• **Extract**

****

Raphaël Mor
Raphaël Mor

Reputation: 356

How to apply stateful computation to a list?

Let's imagine a dummy subset of Brainf*ck:

+ increments the counter

- decrements the counter

A simple program:

program = "++++--" -- should evaluate to 2

And a stateful evaluation function:

eval :: Char -> State Int Char
eval '+' = do x <- get
              put (x + 1)
              return 'I'
eval '-' = do x <- get
              put (x - 1)
              return 'D'

How would you evaluate the program? (Looks like a fold to me but can't get my head around it, and it doesn't feel like it's the way to do it properly...)

Upvotes: 1

Views: 179

Answers (3)

jakubdaniel
jakubdaniel

Reputation: 2223

An ugly solution but using the fold that you correctly suspected was applicable.

****

• **Data extract**
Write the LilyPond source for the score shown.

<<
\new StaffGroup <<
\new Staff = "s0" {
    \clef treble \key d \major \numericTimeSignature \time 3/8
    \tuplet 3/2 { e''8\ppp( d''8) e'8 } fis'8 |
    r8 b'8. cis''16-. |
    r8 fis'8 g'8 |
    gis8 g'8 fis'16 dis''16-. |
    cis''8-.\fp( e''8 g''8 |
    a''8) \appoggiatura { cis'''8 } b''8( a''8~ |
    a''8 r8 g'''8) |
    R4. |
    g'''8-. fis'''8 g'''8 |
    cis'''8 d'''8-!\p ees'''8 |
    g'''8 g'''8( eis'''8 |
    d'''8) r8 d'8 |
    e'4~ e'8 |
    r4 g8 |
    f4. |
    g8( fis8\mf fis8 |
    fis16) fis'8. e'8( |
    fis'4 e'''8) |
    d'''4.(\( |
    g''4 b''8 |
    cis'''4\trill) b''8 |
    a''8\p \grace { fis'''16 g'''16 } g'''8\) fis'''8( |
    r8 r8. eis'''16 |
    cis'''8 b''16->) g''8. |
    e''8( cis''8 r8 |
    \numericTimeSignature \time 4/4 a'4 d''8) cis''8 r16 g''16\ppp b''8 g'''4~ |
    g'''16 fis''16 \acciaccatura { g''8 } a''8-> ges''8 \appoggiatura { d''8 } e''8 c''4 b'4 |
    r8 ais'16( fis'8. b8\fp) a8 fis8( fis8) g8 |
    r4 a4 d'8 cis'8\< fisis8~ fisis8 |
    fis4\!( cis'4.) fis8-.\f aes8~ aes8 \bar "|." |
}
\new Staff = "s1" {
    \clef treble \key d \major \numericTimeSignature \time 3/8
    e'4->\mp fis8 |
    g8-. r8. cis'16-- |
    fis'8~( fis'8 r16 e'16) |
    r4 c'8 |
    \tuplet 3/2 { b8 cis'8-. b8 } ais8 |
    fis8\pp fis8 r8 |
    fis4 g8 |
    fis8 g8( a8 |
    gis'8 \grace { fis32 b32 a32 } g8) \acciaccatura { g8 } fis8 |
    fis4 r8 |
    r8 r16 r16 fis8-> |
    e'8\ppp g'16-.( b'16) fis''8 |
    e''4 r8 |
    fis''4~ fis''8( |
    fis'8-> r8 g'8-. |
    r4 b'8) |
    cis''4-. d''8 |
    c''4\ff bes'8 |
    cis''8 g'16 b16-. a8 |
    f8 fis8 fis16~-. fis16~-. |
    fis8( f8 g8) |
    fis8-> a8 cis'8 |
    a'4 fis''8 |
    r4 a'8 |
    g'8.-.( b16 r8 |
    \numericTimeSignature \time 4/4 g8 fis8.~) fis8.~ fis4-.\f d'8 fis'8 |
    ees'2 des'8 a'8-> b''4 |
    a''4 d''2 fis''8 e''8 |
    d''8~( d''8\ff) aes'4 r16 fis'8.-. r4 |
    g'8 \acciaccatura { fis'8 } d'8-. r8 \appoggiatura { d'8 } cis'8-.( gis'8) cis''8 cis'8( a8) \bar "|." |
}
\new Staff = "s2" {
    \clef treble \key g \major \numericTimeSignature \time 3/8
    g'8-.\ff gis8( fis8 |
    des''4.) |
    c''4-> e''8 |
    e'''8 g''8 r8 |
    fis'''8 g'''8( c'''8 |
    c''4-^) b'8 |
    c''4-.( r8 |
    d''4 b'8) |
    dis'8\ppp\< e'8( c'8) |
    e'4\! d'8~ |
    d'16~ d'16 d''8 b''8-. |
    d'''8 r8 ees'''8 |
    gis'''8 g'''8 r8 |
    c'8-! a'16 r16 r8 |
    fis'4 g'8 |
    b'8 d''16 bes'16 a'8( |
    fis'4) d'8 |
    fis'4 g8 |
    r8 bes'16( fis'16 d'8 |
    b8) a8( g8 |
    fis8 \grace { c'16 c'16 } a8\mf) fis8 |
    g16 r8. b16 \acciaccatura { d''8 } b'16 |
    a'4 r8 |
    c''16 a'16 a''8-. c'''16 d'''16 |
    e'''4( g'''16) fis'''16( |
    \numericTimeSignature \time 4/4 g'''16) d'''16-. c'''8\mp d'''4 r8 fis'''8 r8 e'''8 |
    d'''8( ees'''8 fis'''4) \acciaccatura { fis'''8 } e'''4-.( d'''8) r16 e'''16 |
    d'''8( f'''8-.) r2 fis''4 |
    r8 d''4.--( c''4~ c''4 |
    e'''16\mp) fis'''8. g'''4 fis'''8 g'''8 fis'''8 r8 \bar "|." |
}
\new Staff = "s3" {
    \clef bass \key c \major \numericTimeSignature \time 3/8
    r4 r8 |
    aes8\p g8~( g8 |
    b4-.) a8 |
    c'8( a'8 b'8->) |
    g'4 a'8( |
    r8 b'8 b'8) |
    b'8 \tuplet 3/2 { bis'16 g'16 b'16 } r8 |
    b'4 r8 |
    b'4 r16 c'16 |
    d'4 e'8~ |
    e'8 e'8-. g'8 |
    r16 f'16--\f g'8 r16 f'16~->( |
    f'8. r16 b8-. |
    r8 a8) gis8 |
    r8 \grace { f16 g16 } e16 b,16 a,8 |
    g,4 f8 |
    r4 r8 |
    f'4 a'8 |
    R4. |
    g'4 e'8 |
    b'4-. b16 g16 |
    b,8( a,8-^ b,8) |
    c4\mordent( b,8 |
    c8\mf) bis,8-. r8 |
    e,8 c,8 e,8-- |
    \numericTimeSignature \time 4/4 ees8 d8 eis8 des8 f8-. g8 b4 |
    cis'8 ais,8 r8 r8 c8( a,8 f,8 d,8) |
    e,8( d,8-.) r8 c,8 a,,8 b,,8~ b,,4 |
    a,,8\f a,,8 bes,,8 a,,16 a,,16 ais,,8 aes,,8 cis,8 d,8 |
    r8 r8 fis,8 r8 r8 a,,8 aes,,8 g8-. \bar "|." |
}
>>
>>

****

• **What the task asks**
Pick up the Haskell thread on applying stateful computation to a list right after its last sentence.

• **Response to this task**
import Control.Monad.Trans.State

program = "++++--"

eval :: Char -> State Int Char
eval '+' = do
    x <- get
    put (x + 1)
    return 'I'
eval '-' = do
    x <- get
    put (x - 1)
    return 'D'

evalList :: [Char] -> State Int Char
evalList = foldl (\s c -> (s >> eval c)) (return ' ')

main = putStrLn $ show $ runState (evalList program) 0

Upvotes: 1

Lee
Lee

Reputation: 144126

You can use traverse_ from Data.Foldable:

import Data.Foldable (traverse_)
execState (traverse_ eval "++++--") 0

Upvotes: 7

C. Quilley
C. Quilley

Reputation: 1059

The function you are looking for is sequence, which has the signature sequence :: Monad m => [m a] -> m [a], and is a very common pattern when dealing with monads like State.

For your code, you would expect the evaluator to look like this:

evalBF :: String -> State Int String
evalBF = sequence . map eval

Which you would then fully evaluate with something like:

main :: IO ()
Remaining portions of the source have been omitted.